[FRAGMENT]
(2-12-2018)

Toen Napoleon Bonaparte en Johann Wolfgang von Goethe elkaar in 1808 voor het eerst ontmoetten, in Erfurt, waren ze het roerend eens: de profeet Mahomet was een groot man – een begaafd veldheer, een begenadigd wetgever. Door de eeuwen heen is er in het Westen meer lof geweest voor de grondlegger van de Islam. Denken dat de profeet Mohamet in onze cultuur altijd een slechte pers heeft gehad, is een vergissing – betoogt de Schots-Franse historicus John Tolan in zijn zojuist verschenen Mahomet l’Européen. Veertien eeuwen lang is de profeet in onze streken ook bron van fascinatie, en soms van bewondering.
[/FRAGMENT]
[AANGELEVERDE REGELS]
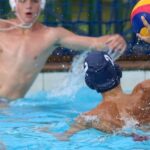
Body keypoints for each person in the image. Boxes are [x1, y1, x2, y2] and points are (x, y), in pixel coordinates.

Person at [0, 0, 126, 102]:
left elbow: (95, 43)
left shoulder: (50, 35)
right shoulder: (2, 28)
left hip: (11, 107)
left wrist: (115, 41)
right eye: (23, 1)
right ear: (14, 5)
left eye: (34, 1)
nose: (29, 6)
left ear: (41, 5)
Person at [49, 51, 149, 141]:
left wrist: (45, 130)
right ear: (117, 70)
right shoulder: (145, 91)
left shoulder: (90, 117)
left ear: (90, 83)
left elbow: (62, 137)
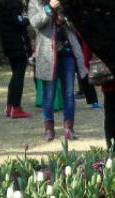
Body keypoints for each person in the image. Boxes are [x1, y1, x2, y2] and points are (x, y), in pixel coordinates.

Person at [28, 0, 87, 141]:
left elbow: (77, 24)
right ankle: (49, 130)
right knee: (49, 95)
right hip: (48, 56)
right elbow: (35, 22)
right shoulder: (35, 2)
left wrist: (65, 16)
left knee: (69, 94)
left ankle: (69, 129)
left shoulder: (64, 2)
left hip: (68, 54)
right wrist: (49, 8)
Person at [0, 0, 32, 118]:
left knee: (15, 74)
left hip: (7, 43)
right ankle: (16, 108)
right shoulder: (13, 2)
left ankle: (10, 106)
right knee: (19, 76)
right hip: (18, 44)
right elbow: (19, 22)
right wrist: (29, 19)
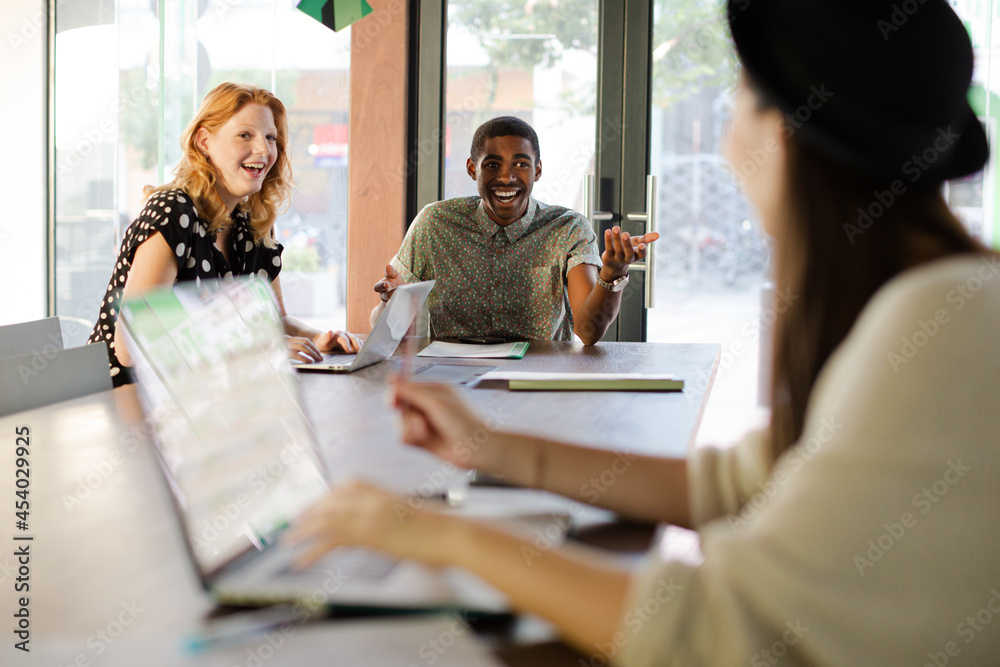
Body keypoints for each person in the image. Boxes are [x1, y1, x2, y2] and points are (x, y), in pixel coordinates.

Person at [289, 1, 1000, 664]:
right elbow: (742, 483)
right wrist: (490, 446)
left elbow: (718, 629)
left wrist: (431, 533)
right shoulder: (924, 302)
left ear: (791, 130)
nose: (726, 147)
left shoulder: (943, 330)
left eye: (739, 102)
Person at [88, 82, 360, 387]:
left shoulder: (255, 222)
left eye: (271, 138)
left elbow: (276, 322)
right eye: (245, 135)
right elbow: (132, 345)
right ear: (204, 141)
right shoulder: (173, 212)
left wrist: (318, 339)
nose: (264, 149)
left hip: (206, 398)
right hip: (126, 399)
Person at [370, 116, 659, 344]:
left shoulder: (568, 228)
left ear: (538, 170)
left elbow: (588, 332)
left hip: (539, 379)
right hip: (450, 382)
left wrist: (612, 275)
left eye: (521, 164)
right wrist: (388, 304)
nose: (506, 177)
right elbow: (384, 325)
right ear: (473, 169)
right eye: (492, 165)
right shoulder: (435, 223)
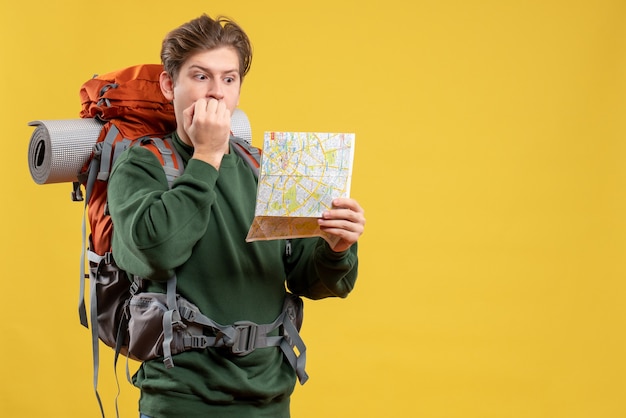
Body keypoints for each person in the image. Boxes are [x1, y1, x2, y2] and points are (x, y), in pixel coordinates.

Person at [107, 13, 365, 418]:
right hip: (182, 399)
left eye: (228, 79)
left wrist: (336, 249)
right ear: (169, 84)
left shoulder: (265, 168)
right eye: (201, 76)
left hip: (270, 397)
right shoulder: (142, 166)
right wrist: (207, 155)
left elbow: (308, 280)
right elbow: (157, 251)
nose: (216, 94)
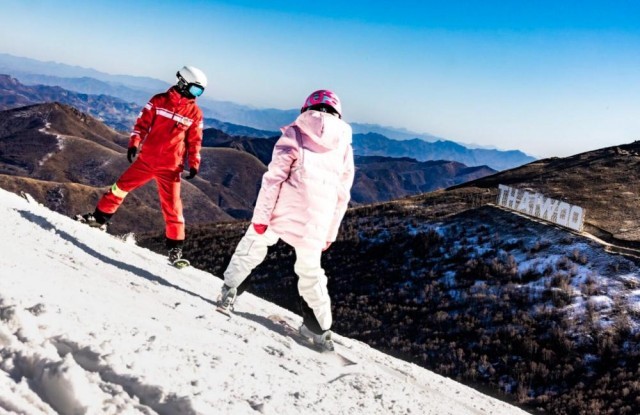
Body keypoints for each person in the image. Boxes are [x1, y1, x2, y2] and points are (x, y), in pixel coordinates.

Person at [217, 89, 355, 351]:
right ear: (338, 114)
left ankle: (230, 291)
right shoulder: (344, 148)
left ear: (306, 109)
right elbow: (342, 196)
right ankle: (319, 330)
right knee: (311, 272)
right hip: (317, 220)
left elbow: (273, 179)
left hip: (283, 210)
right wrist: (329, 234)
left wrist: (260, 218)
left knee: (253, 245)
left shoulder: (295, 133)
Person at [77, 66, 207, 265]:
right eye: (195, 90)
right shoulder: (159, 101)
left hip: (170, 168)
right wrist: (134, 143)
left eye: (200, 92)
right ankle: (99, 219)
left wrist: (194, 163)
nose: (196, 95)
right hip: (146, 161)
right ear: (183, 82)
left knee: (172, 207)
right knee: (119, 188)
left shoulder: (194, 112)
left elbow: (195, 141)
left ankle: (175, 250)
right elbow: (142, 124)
[/AANGELEVERDE REGELS]
VEREISTE ACTIE 1: In welke stad ontmoetten Napoleon Bonaparte en Goethe elkaar in 1808 volgens het fragment over Mahomet?
VEREISTE ACTIE 2: Vul het fragment over Mahomet aan met enkele zinnen die direct aansluiten op de laatste zin.

ANTWOORD 1: In Erfurt.

ANTWOORD 2:
Natuurlijk, er was meer kritiek en afkeer. Niet voor niets zond de Christenheid in de Middeleeuwen de Kruistochten uit, om de heilige plaatsen in Palestina te bevrijden van de als ketters beschouwde muzelmannen. De in 2015 overleden Nederlandse arabist Hans Jansen, die in de loop van zijn leven steeds drastischer oordelen ten beste ging geven over de persoon van Mahomet en het door hem gestichte geloof, staat historisch gezien geenszins alleen. De leider van de politieke partij die Jansen aanhing, nam zulke polemiek maar al te graag over.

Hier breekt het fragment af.